En ausencia de leyes
exteriores se está frente a uno mismo, puede escucharse a nuestro corazón,
descubrir quiénes somos y cuáles son nuestros valores. O puede no hacerse,
porque el cara a cara implica libertad y la libertad da mucho miedo, supone
además aceptar las consecuencias de nuestras decisiones y, por tanto, impide
echar balones fuera y culpar al exterior. Además, mirarse a uno mismo es un
reto. Pueden derrumbarse imágenes personales, personajes con los que
caminábamos, con más o menos convicción, para buscar una falsa seguridad, o
directamente algún refugio. En esta historia, la relación a tres bandas fracasa por la contradicción culpable de ella, influida por la moral de los granjeros puritanos que no concibe más relación afectiva que la establecida por la religión, y por la actitud de uno de los hombres basada en la propiedad. Cuando en un momento dado reconoce que siempre sintió que ella pertenecía al otro y, en el fondo, no podía compartirla. Y este es, para mí, uno de los temas más fascinantes y laberínticos porque apuntan a la esencia de las relaciones amorosas. Si su base es la libertad y sus elecciones, sería incompatible relacionarse con una persona sintiéndonos propietarios de ella. Nadie es propiedad de nadie, el afecto es libre o no existe, por lo tanto el tema de los celos ¿no sería más bien una cuestión de inseguridad, de orgullo...? Porque aquí se vuelve a rozar el hecho de que no puede quererse a nadie de la misma manera, por lo tanto, nadie puede quitar "el sitio" a nadie. Incluso ese término apunta al deseo, tan humano, de que nos quieran, pero eso nunca puede estar bajo ninguna obligación. Creo que la obligación y el amor son incompatibles.
Lo de menos es que
tenga algo del género musical, aunque algunas canciones me sobran, pero contiene una tan maravillosa como la de “Estrella errante”, cantada, susurrada, con la voz rota de Lee Marvin. Las canciones, aún así, no rompen la trama ni el rimo
de la historia. La complementan de manera enriquecedora y son secundarias en
ella. Me quedo con algunas de las letras, apuntando a la libertad del viento. Y una frase de Lee Marvin, cuando alguien le dice que hay gente que se va y otros que se quedan. Él opina que más bien hay gente que va a alguna parte y otros que no van a ninguna.
Tres protagonistas con
carisma de la talla de un joven Clint Eatswood (El socio, de quien no se conoce el nombre hasta el final), Lee Marvin y la inolvidable
protagonista de “Al final de la escapada” de Godard, Jean Seberg. Una de esas
historias rompedoras propia de la década de los 60 y 70. Sin ir más lejos,
Truffaut contó una historia semejante de amor a tres bandas, aunque con
desenlace dramático: “’Jules et Jim’, de la que también he hablado en este
blog. No es una peli redonda sino desigual y, sin embargo, tiene para mí un atractivo
irresistible. Porque dan ganas de completarla y continuar metido en ella. Con
esos jinetes cabalgando por ahí, a la aventura, y fundando una ciudad sin
nombre ni ley.
Especial por su
infinita nostalgia de una posible edad de oro siempre amenazada y siempre
latente.
El paso de una
situación libre a otra castradora, malamente civilizada, viene dada por el
contraste entre la escena en que ella paseando por el pueblo responde sonriente
al saludo de un vecino: “¿Qué tal sus maridos?”, y la llegada de los colonos
conservadores, que llegan arrastrando sus dogmas sociales.

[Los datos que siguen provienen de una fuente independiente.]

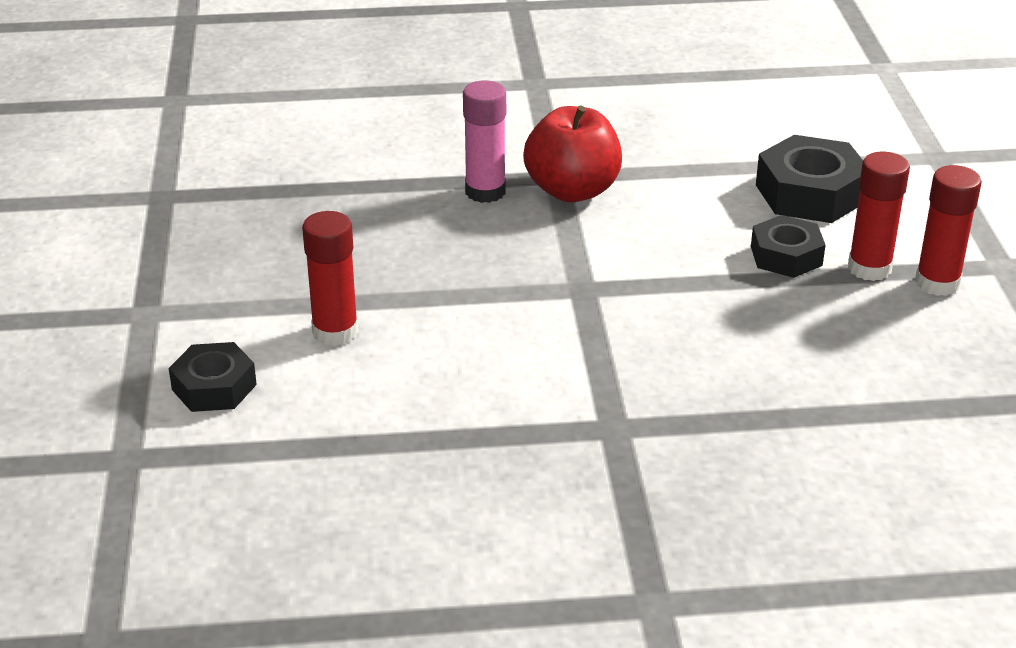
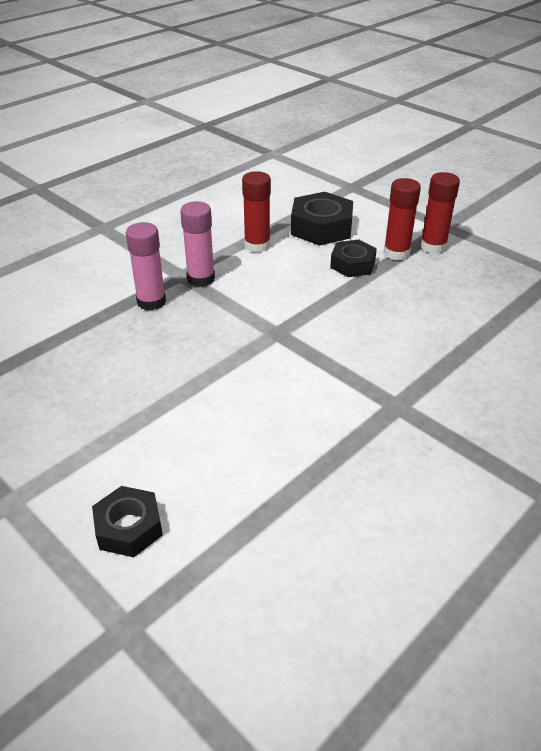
camera: 40 degrees left, 5 degrees up
red glue stick [302,211,359,346] -> red glue stick moved to [242,171,271,253]
red apple [523,105,622,202] -> pink glue stick [180,201,215,287]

Les acogen
temporalmente en su casa y, claro, las miradas sospechosas y sin comprender la
presencia de dos hombres en la casa, afectan su libre relación a tres, obligándolos
a fingir que sólo uno de ellos es el marido.
Como los nuevos
pobladores han venido para quedarse, tiene que acabar definitivamente su libre,
afectivo amor. Y me sentí triste, como los otros dos, cuando uno de ellos opta por dejar el pueblo. No sólo porque se va uno de los tres,
sino porque supone el final de un sueño de libertad, de un afecto y sexo
inocentes, sin etiquetas. Y te pones a soñar con todo eso y, aunque no soñaras,
seguiría calándote su huella abundante, deliciosa, sugerente, libre, escurridiza.